This should be pretty simple and I have put a few hours into this.
Example Data (name, binary, count):
Adam 0 1
Adam 1 1
Adam 0 1
Mike 1 1
Mike 0 1
Mike 1 1
Desired Example Output (name, binary, count):
Adam 0 2
Adam 1 1
Mike 0 1
Mike 1 2
Each name needs to have its own binary key of 0 or 1. Based on the binary Key, sum the count column.

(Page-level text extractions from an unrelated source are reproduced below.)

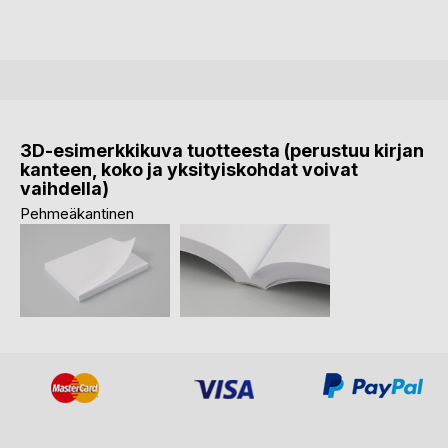
3D-esimerkkikuva tuotteesta (perustuu kirjan
kanteen, koko ja yksityiskohdat voivat
vaihdella)
Pehmeäkantinen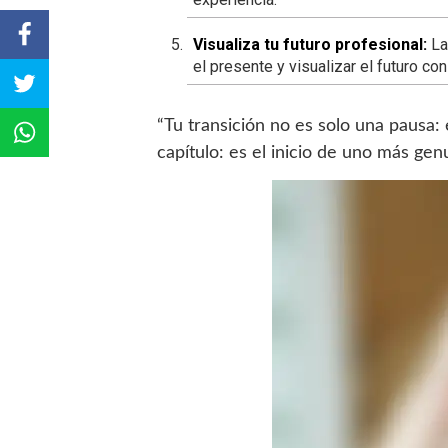
Visualiza tu futuro profesional:
La
el presente y visualizar el futuro con
“Tu transición no es solo una pausa:
capítulo: es el inicio de uno más ge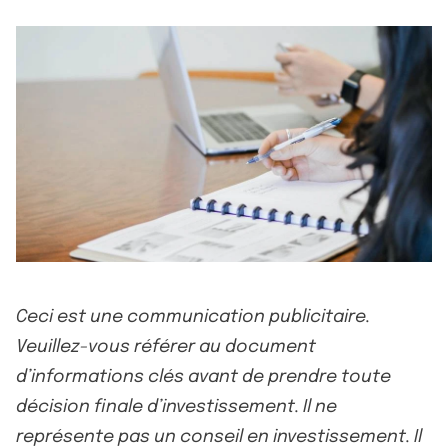
Ceci est une communication publicitaire.
Veuillez-vous référer au document
d’informations clés avant de prendre toute
décision finale d’investissement. Il ne
représente pas un conseil en investissement. Il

Notice the "reduce" in the desired output.
I have provided some of my code and I am trying to do without lists or dictionary in the reducer.
""" Reducer takes names with their binaries and partial counts adds them up
Input: name \t binary \t pCount
Output:
name \t binary \t tCount
"""
import re
import sys
current_name = None
zero_count, one_count = 0,0
for line in sys.stdin:
# parse the input
name, binary, count = line.split('\t')
if name == current_name:
if int(binary) == 0:
zero_count += int(count)
elif int(binary) == 1:
one_count += int(count)
else:
if current_name:
print(f'{current_name}\t{0} \t{zero_count}')
print(f'{current_name}\t{1} \t{one_count}')
current_name, binary, count = word, int(binary), int(count)
print(f'{current_name}\t{1} \t{count}')
For some reason, it is not printing properly. (first name that passes through is funky)I am also not sure of the best way to pass through all the printing for one_count and zero_count that also displays its binary labels.
Any help would be appreciated. Thanks!